Sie müssen einen Mythos wiederbeleben. Der deutsche Doppel-Vierer der Frauen hat viele Jahre lang seine Bootsklasse beherrscht, er war ein sicherer Goldkandidat. Aber den letzten WM-Titel gab es 2001, das letzte Olympiagold 2004. In Posen geht es um das Symbol von Größe und Herrlichkeit. Deshalb wurde der Hoffnungslauf zur Machtdemonstration aufgeladen. Der Vorlauf war bloß ein Ausrutscher, das sollte die Botschaft sein. Die Deutschen gewannen souverän. „Wir wollten zeigen, was wir drauf haben“, sagt Waleska. Aber die eigentliche Demonstration muss am Sonntag kommen, beim Finale. „Wir wollen um Gold fahren“, sagt die Trainerin. Sie müssen sogar, das ist die verbandsinterne Erwartung.

Das Boot hatte die Weltcups in München und Luzern gewonnen. „Danach sind wir in die Favoritenrolle gerückt“, sagt Noack. Aber die Situation ist etwas komplizierter. In München gewann das Boot nach furiosen ersten 500 Metern mit einem Start-Ziel-Sieg. „Das haben wir so nicht erwartet“, sagt Noack, aber das erhöhte erstmal automatisch den Druck. Doch München liegt relativ früh in der Saison, die Regatta ist nur eine Standortbestimmung. Außerdem fehlten dort Nationen. In Luzern dann war der Vorsprung schon geschmolzen.

Deshalb riskierte Noack auch eine nahezu sichere WM-Medaille. Huth und Thiele sind Olympiazweite im Doppelzweier, sie hätten auch in Posen wahrscheinlich Edelmetall gewonnen. Aber Noack beorderte sie nach Luzern in den Doppel-Vierer. „Ich wollte das Boot stärken.“ Die Freude von Sophie Dunsing und Tina Manker, die in den Doppel-Zweier umsteigen mussten, hielt sich in überschaubaren Grenzen.

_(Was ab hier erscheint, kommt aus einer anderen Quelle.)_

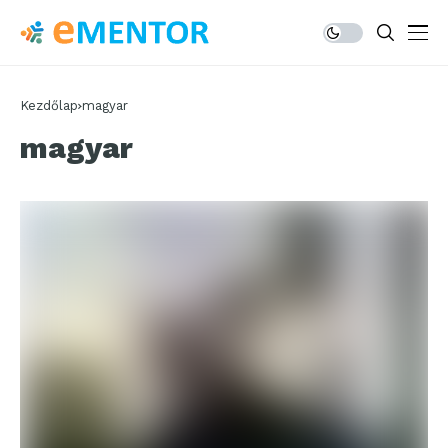
Kezdőlap
magyar
magyar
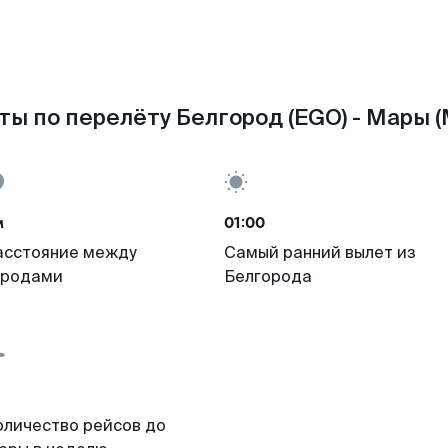
ты по перелёту Белгород (EGO) - Мары (
м
01:00
асстояние между
Самый ранний вылет из
ородами
Белгорода
оличество рейсов до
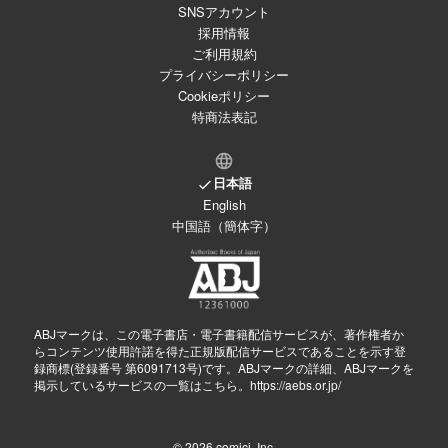
SNSアカウント
採用情報
ご利用規約
プライバシーポリシー
Cookieポリシー
特商法表記
日本語
English
中国語（簡体字）
ABJマークは、この電子書店・電子書籍配信サービスが、著作権者か
らコンテンツ使用許諾を得た正規版配信サービスであることを示す登
録商標(登録番号 第6091713号)です。ABJマークの詳細、ABJマークを
掲示しているサービスの一覧はこちら。
https://aebs.or.jp/
© 2026
comici, Inc.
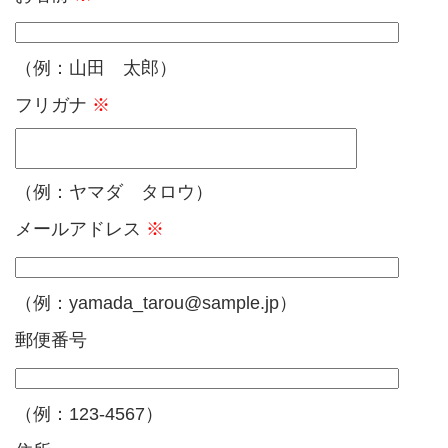
（例：山田 太郎）
フリガナ
※
（例：ヤマダ タロウ）
メールアドレス
※
（例：yamada_tarou@sample.jp）
郵便番号
（例：123-4567）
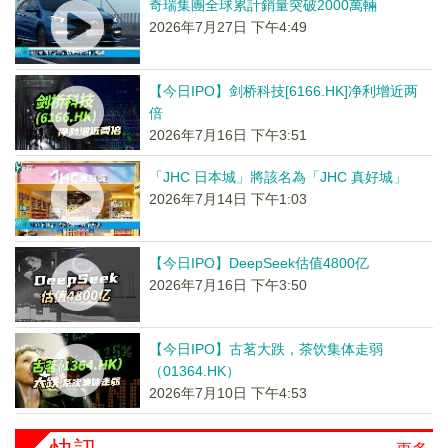
奇瑞集團全球累計銷量突破2000萬輛
2026年7月27日 下午4:49
【今日IPO】剑桥科技[6166.HK]净利增近两
倍
2026年7月16日 下午3:51
「JHC 日本城」將該名為「JHC 真好城」
2026年7月14日 下午1:03
【今日IPO】DeepSeek估值4800亿
2026年7月16日 下午3:50
【今日IPO】古茗大跌，茶饮集体走弱
（01364.HK）
2026年7月10日 下午4:53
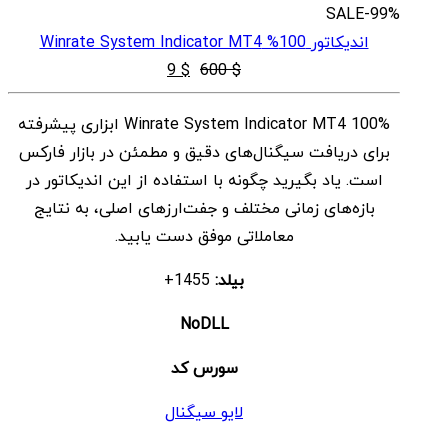
SALE
-99%
اندیکاتور 100% Winrate System Indicator MT4
قیمت
قیمت
9
$
600
$
اصلی
فعلی
100% Winrate System Indicator MT4 ابزاری پیشرفته
$ 9
$ 600
برای دریافت سیگنال‌های دقیق و مطمئن در بازار فارکس
بود.
است.
است. یاد بگیرید چگونه با استفاده از این اندیکاتور در
بازه‌های زمانی مختلف و جفت‌ارزهای اصلی، به نتایج
معاملاتی موفق دست یابید.
بیلد:
1455+
NoDLL
سورس کد
لایو سیگنال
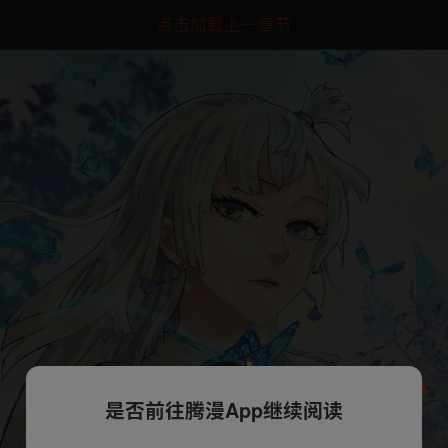
点击加载上一章节
是否前往腾漫App继续阅读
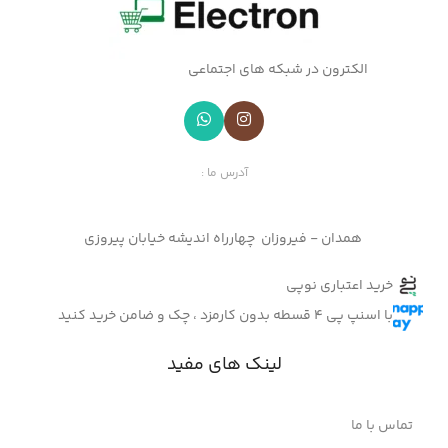
الکترون در شبکه های اجتماعی
آدرس ما :
همدان - فیروزان چهارراه اندیشه خیابان پیروزی
خرید اعتباری نوپی
با اسنپ پی 4 قسطه بدون کارمزد ، چک و ضامن خرید کنید
لینک های مفید
تماس با ما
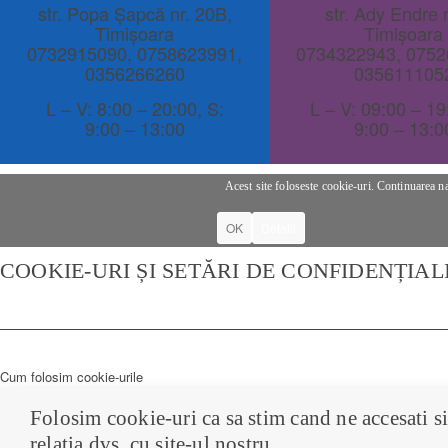
str. Popa Șapcă nr. 20B,
str. Ady Endre n
Timișoara
Timișoara
0732915090
,
0758623991
,
0734322943
,
0752
0356266260
035611105
L – V: 8:00 – 20:00, S:
L – V: 09:00 – 19
9:00 – 13:00
9:00 – 13:0
Acest site foloseste cookie-uri. Continuarea na
OK
Detalii
COOKIE-URI ȘI SETĂRI DE CONFIDENȚIAL
Cum folosim cookie-urile
Folosim cookie-uri ca sa stim cand ne accesati si
relatia dvs. cu site-ul nostru.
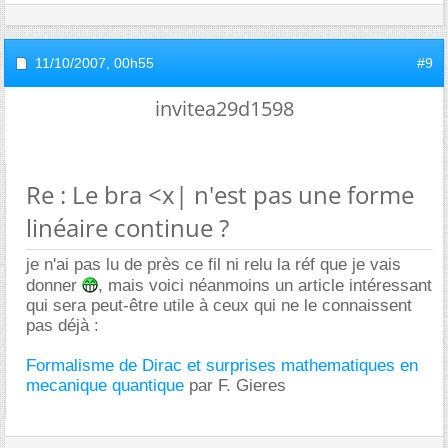
11/10/2007,
00h55
#9
invitea29d1598
Re : Le bra <x| n'est pas une forme
linéaire continue ?
je n'ai pas lu de près ce fil ni relu la réf que je vais
donner
, mais voici néanmoins un article intéressant
qui sera peut-être utile à ceux qui ne le connaissent
pas déjà :
Formalisme de Dirac et surprises mathematiques en
mecanique quantique
par F. Gieres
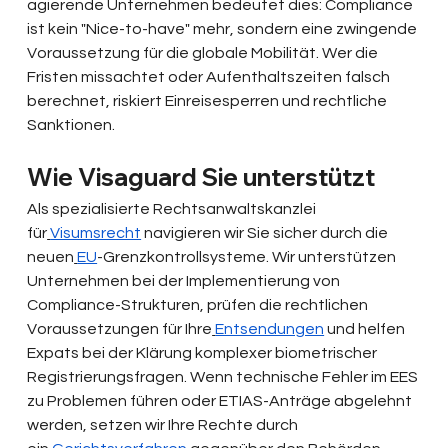
agierende Unternehmen bedeutet dies: Compliance 
ist kein "Nice-to-have" mehr, sondern eine zwingende 
Voraussetzung für die globale Mobilität. Wer die 
Fristen missachtet oder Aufenthaltszeiten falsch 
berechnet, riskiert Einreisesperren und rechtliche 
Sanktionen.
Wie Visaguard Sie unterstützt
Als spezialisierte Rechtsanwaltskanzlei 
für
Visumsrecht
 navigieren wir Sie sicher durch die 
neuen
EU
-Grenzkontrollsysteme. Wir unterstützen 
Unternehmen bei der Implementierung von 
Compliance-Strukturen, prüfen die rechtlichen 
Voraussetzungen für Ihre
Entsendungen
 und helfen 
Expats bei der Klärung komplexer biometrischer 
Registrierungsfragen. Wenn technische Fehler im EES 
zu Problemen führen oder ETIAS-Anträge abgelehnt 
werden, setzen wir Ihre Rechte durch 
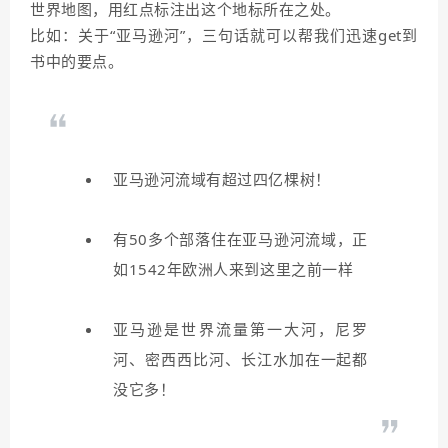
世界地图，用红点标注出这个地标所在之处。
比如：关于“亚马逊河”，三句话就可以帮我们迅速get到
书中的要点。
亚马逊河流域有超过四亿棵树！
有50多个部落住在亚马逊河流域，正
如1542年欧洲人来到这里之前一样
亚马逊是世界流量第一大河，尼罗
河、密西西比河、长江水加在一起都
没它多！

Im Vorlauf hatte Noack den Doppel-Vierer mit ihrer Maßnahme eher geschwächt. „Wir wollten zu viel“, sagt Peggy Waleska. „Vor allem unsere Olympiazweiten wollten sich bestätigen.“ Und seit dem Halbfinale im Doppelzweier stehen Besatzung und Trainerin noch mehr unter Druck. Jetzt muss der Vierer beweisen, dass die Umbesetzung nicht völlig daneben gegangen ist. Die Hoffnung, dass Dunsing/Manker die Olympiazweiten von Peking wenigstens einigermaßen ersetzen können, hat sich zerschlagen. Dunsing/Manker kamen nicht mal ins A-Finale.